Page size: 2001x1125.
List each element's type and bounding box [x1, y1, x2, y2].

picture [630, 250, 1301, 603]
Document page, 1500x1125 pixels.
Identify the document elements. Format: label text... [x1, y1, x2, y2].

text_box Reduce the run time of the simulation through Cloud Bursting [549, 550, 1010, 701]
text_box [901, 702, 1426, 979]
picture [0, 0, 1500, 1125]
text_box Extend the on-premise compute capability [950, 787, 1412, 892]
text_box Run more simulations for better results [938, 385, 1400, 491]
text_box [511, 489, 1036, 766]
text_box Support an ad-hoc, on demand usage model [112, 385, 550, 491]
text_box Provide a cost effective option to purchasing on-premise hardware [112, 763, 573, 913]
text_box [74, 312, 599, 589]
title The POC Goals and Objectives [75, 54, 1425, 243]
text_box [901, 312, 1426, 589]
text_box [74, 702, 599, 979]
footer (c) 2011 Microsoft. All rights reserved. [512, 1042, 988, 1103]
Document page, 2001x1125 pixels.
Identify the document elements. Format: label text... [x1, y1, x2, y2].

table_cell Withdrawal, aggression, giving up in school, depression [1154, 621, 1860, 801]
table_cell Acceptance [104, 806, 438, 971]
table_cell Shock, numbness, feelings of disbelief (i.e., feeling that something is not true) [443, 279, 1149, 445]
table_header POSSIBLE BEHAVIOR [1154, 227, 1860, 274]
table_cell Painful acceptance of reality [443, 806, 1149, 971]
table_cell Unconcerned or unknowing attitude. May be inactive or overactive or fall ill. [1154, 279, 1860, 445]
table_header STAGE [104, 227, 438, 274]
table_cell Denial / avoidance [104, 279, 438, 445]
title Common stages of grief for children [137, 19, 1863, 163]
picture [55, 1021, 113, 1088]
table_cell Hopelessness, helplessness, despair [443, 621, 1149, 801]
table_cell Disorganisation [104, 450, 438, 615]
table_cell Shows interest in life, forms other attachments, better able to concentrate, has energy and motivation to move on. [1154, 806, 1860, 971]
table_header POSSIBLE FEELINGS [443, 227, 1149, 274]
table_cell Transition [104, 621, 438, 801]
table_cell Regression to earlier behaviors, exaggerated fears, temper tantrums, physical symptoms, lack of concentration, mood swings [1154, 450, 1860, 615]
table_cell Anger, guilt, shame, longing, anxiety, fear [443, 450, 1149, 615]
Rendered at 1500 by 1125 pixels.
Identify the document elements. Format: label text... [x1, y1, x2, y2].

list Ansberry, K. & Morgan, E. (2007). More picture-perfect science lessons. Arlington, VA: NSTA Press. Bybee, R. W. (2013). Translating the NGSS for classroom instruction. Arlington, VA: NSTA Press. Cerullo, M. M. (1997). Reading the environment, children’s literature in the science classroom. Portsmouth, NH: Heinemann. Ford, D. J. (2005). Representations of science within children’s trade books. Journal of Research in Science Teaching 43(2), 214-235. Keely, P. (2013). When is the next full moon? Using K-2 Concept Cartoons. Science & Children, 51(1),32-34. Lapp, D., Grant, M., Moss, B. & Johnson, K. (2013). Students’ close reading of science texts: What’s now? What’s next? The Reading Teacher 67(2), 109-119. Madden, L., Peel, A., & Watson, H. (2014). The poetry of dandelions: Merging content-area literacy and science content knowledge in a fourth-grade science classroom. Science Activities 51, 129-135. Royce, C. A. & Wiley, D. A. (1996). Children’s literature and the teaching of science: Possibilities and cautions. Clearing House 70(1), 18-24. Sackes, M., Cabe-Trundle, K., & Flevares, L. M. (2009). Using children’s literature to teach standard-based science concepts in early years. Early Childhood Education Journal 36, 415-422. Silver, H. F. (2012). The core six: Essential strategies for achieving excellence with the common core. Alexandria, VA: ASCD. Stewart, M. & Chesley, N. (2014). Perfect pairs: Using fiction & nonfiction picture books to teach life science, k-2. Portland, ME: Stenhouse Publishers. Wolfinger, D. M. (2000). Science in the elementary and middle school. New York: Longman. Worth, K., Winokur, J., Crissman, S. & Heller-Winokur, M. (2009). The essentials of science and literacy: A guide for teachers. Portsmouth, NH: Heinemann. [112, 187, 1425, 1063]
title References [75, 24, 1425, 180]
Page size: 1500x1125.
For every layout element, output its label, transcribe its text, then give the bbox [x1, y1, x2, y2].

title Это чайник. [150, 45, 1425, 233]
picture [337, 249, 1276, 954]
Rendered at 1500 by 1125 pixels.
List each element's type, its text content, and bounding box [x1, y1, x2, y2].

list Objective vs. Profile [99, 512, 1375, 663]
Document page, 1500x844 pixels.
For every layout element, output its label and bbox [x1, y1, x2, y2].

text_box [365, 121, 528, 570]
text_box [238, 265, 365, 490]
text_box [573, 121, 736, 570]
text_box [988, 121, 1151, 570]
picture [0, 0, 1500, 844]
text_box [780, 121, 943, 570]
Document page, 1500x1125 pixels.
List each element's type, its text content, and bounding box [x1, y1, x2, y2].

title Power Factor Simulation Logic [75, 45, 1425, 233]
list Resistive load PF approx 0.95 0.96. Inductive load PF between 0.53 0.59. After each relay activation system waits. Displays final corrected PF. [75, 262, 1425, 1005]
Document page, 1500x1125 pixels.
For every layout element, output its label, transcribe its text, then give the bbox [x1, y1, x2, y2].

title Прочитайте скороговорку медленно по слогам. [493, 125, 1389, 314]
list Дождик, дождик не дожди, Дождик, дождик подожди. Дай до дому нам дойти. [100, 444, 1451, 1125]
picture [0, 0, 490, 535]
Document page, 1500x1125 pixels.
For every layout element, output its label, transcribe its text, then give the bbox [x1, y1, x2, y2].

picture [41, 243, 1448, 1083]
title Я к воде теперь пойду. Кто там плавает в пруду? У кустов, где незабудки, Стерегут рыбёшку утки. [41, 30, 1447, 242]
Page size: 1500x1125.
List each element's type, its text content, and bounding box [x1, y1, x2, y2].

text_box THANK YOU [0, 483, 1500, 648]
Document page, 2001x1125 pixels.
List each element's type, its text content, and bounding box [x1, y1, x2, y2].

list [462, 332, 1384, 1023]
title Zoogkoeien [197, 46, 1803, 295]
══════════
The data must be given again in full, exactly as written.

▶ _TASK OUTPUT_
Page size: 2001x1125.
List each element's type and bounding box [x1, y1, x2, y2].

picture [630, 250, 1301, 603]
Document page, 1500x1125 pixels.
Identify the document elements. Format: label text... [x1, y1, x2, y2].

text_box Reduce the run time of the simulation through Cloud Bursting [549, 550, 1010, 701]
text_box [901, 702, 1426, 979]
picture [0, 0, 1500, 1125]
text_box Extend the on-premise compute capability [950, 787, 1412, 892]
text_box Run more simulations for better results [938, 385, 1400, 491]
text_box [511, 489, 1036, 766]
text_box Support an ad-hoc, on demand usage model [112, 385, 550, 491]
text_box Provide a cost effective option to purchasing on-premise hardware [112, 763, 573, 913]
text_box [74, 312, 599, 589]
title The POC Goals and Objectives [75, 54, 1425, 243]
text_box [901, 312, 1426, 589]
text_box [74, 702, 599, 979]
footer (c) 2011 Microsoft. All rights reserved. [512, 1042, 988, 1103]
Document page, 2001x1125 pixels.
Identify the document elements. Format: label text... [x1, y1, x2, y2].

table_cell Withdrawal, aggression, giving up in school, depression [1154, 621, 1860, 801]
table_cell Acceptance [104, 806, 438, 971]
table_cell Shock, numbness, feelings of disbelief (i.e., feeling that something is not true) [443, 279, 1149, 445]
table_header POSSIBLE BEHAVIOR [1154, 227, 1860, 274]
table_cell Painful acceptance of reality [443, 806, 1149, 971]
table_cell Unconcerned or unknowing attitude. May be inactive or overactive or fall ill. [1154, 279, 1860, 445]
table_header STAGE [104, 227, 438, 274]
table_cell Denial / avoidance [104, 279, 438, 445]
title Common stages of grief for children [137, 19, 1863, 163]
picture [55, 1021, 113, 1088]
table_cell Hopelessness, helplessness, despair [443, 621, 1149, 801]
table_cell Disorganisation [104, 450, 438, 615]
table_cell Shows interest in life, forms other attachments, better able to concentrate, has energy and motivation to move on. [1154, 806, 1860, 971]
table_header POSSIBLE FEELINGS [443, 227, 1149, 274]
table_cell Transition [104, 621, 438, 801]
table_cell Regression to earlier behaviors, exaggerated fears, temper tantrums, physical symptoms, lack of concentration, mood swings [1154, 450, 1860, 615]
table_cell Anger, guilt, shame, longing, anxiety, fear [443, 450, 1149, 615]
Rendered at 1500 by 1125 pixels.
Identify the document elements. Format: label text... [x1, y1, x2, y2].

list Ansberry, K. & Morgan, E. (2007). More picture-perfect science lessons. Arlington, VA: NSTA Press. Bybee, R. W. (2013). Translating the NGSS for classroom instruction. Arlington, VA: NSTA Press. Cerullo, M. M. (1997). Reading the environment, children’s literature in the science classroom. Portsmouth, NH: Heinemann. Ford, D. J. (2005). Representations of science within children’s trade books. Journal of Research in Science Teaching 43(2), 214-235. Keely, P. (2013). When is the next full moon? Using K-2 Concept Cartoons. Science & Children, 51(1),32-34. Lapp, D., Grant, M., Moss, B. & Johnson, K. (2013). Students’ close reading of science texts: What’s now? What’s next? The Reading Teacher 67(2), 109-119. Madden, L., Peel, A., & Watson, H. (2014). The poetry of dandelions: Merging content-area literacy and science content knowledge in a fourth-grade science classroom. Science Activities 51, 129-135. Royce, C. A. & Wiley, D. A. (1996). Children’s literature and the teaching of science: Possibilities and cautions. Clearing House 70(1), 18-24. Sackes, M., Cabe-Trundle, K., & Flevares, L. M. (2009). Using children’s literature to teach standard-based science concepts in early years. Early Childhood Education Journal 36, 415-422. Silver, H. F. (2012). The core six: Essential strategies for achieving excellence with the common core. Alexandria, VA: ASCD. Stewart, M. & Chesley, N. (2014). Perfect pairs: Using fiction & nonfiction picture books to teach life science, k-2. Portland, ME: Stenhouse Publishers. Wolfinger, D. M. (2000). Science in the elementary and middle school. New York: Longman. Worth, K., Winokur, J., Crissman, S. & Heller-Winokur, M. (2009). The essentials of science and literacy: A guide for teachers. Portsmouth, NH: Heinemann. [112, 187, 1425, 1063]
title References [75, 24, 1425, 180]
Page size: 1500x1125.
For every layout element, output its label, transcribe its text, then give the bbox [x1, y1, x2, y2].

title Это чайник. [150, 45, 1425, 233]
picture [337, 249, 1276, 954]
Rendered at 1500 by 1125 pixels.
List each element's type, its text content, and bounding box [x1, y1, x2, y2].

list Objective vs. Profile [99, 512, 1375, 663]
Document page, 1500x844 pixels.
For every layout element, output its label and bbox [x1, y1, x2, y2].

text_box [365, 121, 528, 570]
text_box [238, 265, 365, 490]
text_box [573, 121, 736, 570]
text_box [988, 121, 1151, 570]
picture [0, 0, 1500, 844]
text_box [780, 121, 943, 570]
Document page, 1500x1125 pixels.
List each element's type, its text content, and bounding box [x1, y1, x2, y2].

title Power Factor Simulation Logic [75, 45, 1425, 233]
list Resistive load PF approx 0.95 0.96. Inductive load PF between 0.53 0.59. After each relay activation system waits. Displays final corrected PF. [75, 262, 1425, 1005]
Document page, 1500x1125 pixels.
For every layout element, output its label, transcribe its text, then give the bbox [x1, y1, x2, y2].

title Прочитайте скороговорку медленно по слогам. [493, 125, 1389, 314]
list Дождик, дождик не дожди, Дождик, дождик подожди. Дай до дому нам дойти. [100, 444, 1451, 1125]
picture [0, 0, 490, 535]
Document page, 1500x1125 pixels.
For every layout element, output its label, transcribe its text, then give the bbox [x1, y1, x2, y2].

picture [41, 243, 1448, 1083]
title Я к воде теперь пойду. Кто там плавает в пруду? У кустов, где незабудки, Стерегут рыбёшку утки. [41, 30, 1447, 242]
Page size: 1500x1125.
List each element's type, its text content, and bounding box [x1, y1, x2, y2].

text_box THANK YOU [0, 483, 1500, 648]
Document page, 2001x1125 pixels.
List each element's type, its text content, and bounding box [x1, y1, x2, y2].

list [462, 332, 1384, 1023]
title Zoogkoeien [197, 46, 1803, 295]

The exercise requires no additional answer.